A Natale mangeremo insetti? I giovani amano il “cibo del futuro”

di Massimiliano Cavaleri
 
 
Tortellini in brodo, lenticchie, cotechino, arrosto di carne, agnolotti al sugo, panettone in crema pasticcera: niente di tutto questo nel prossimo Natale. A tavola arrivano insetti come cavallette, grilli, coleotteri, bruchi, scorpioni almeno per i più giovani, che cominciano ad amare il “cibo del futuro”. Secondo un’indagine condotta da Doxa, oltre il 40% degli italiani ma in particolare la fascia compresa tra i 18 e i 34 anni, pensa che gli insetti possano rappresentare l’alimentazione dei prossimi decenni, se sale l’età (over 55), la convinzione scende. Inoltre 4 italiani su 10 sono pronti ad assaggiare i nuovi succulenti piatti da novel food e addirittura 7 su 10 credono negl effetti benefici e nutrienti per l’organismo; il 73% però si preoccupa delle norme igieniche e sanitarie con cui sono commercializzati. Il 63% degli over 55 invece credo che i cibi new generation non saranno mai accettati come alimenti in Italia. L’idea del sondaggio nasce da Rentokil Initial, leader mondiale in disinfestazione e derattizzazione che ha invitato Doxa ad indagare il sentimento degli italiani rispetto all’entomofagia, cioè la cosiddetta dieta a base di insetti. A questa ricerca si aggiunge uno studio condotto dalla FAO nel 2013 da cui si evince, oltre all’ecosostenibilità e facile reperibilità della materia prima, che mangiare insetti significa alimentarsi in modo sano perchè ricchi di proteine, grassi buoni, calcio, ferro e zinco e in generale più salubri rispetto ai classici piatti. Intanto il Parlamento Europeo ha introdotto nello scorso 1° gennaio alcune ferree regole per la vendita di prodotti alimentari nuovi, come gli insetti e aracnidi.

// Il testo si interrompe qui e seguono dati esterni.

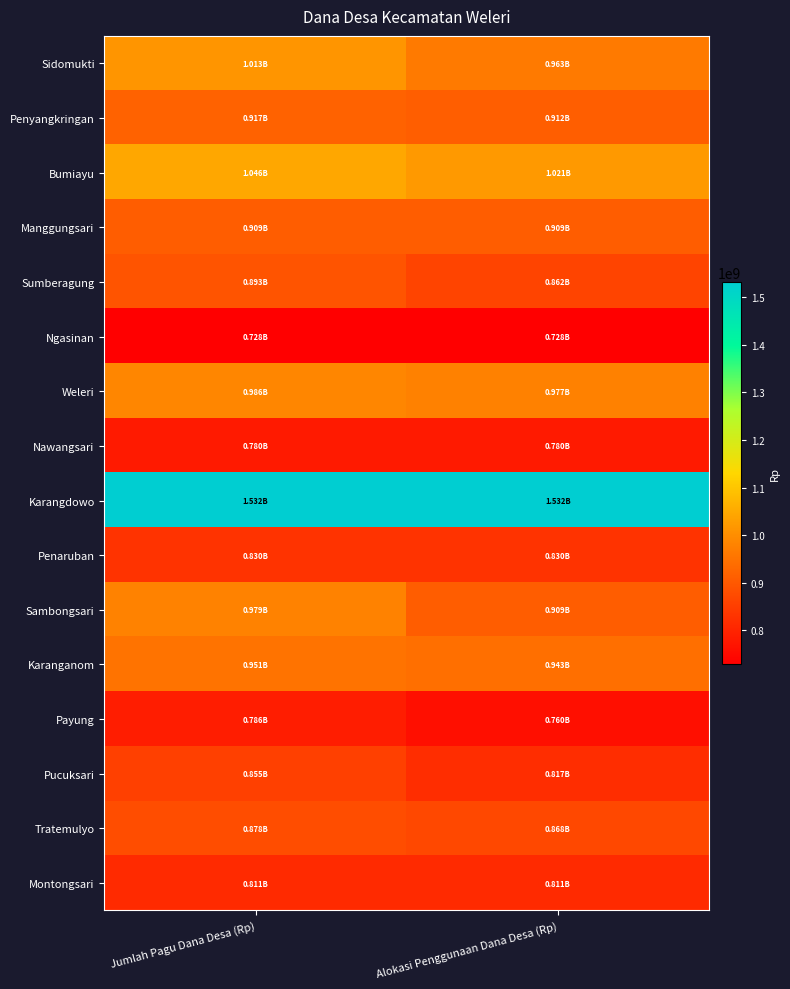

At which category does the chart reach its peak across all series?

Jumlah Pagu Dana Desa (Rp)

A questo punto l’ardua scelta tra un bel piatto di blatte arrosto thailandesi, servite con uno spiedino a mo’ di braciole impanate, oppure un bel panino del McDonald parimenti amato dai ragazzi: tra i due litiganti forse alla fine vincono le lasagne, ma soprattutto trionfa quell’eccellente tradizione della cucina italiana, che il mondo ci invidia e merita di essere difesa da contaminazioni esterofile, assolutamente non indispensabili.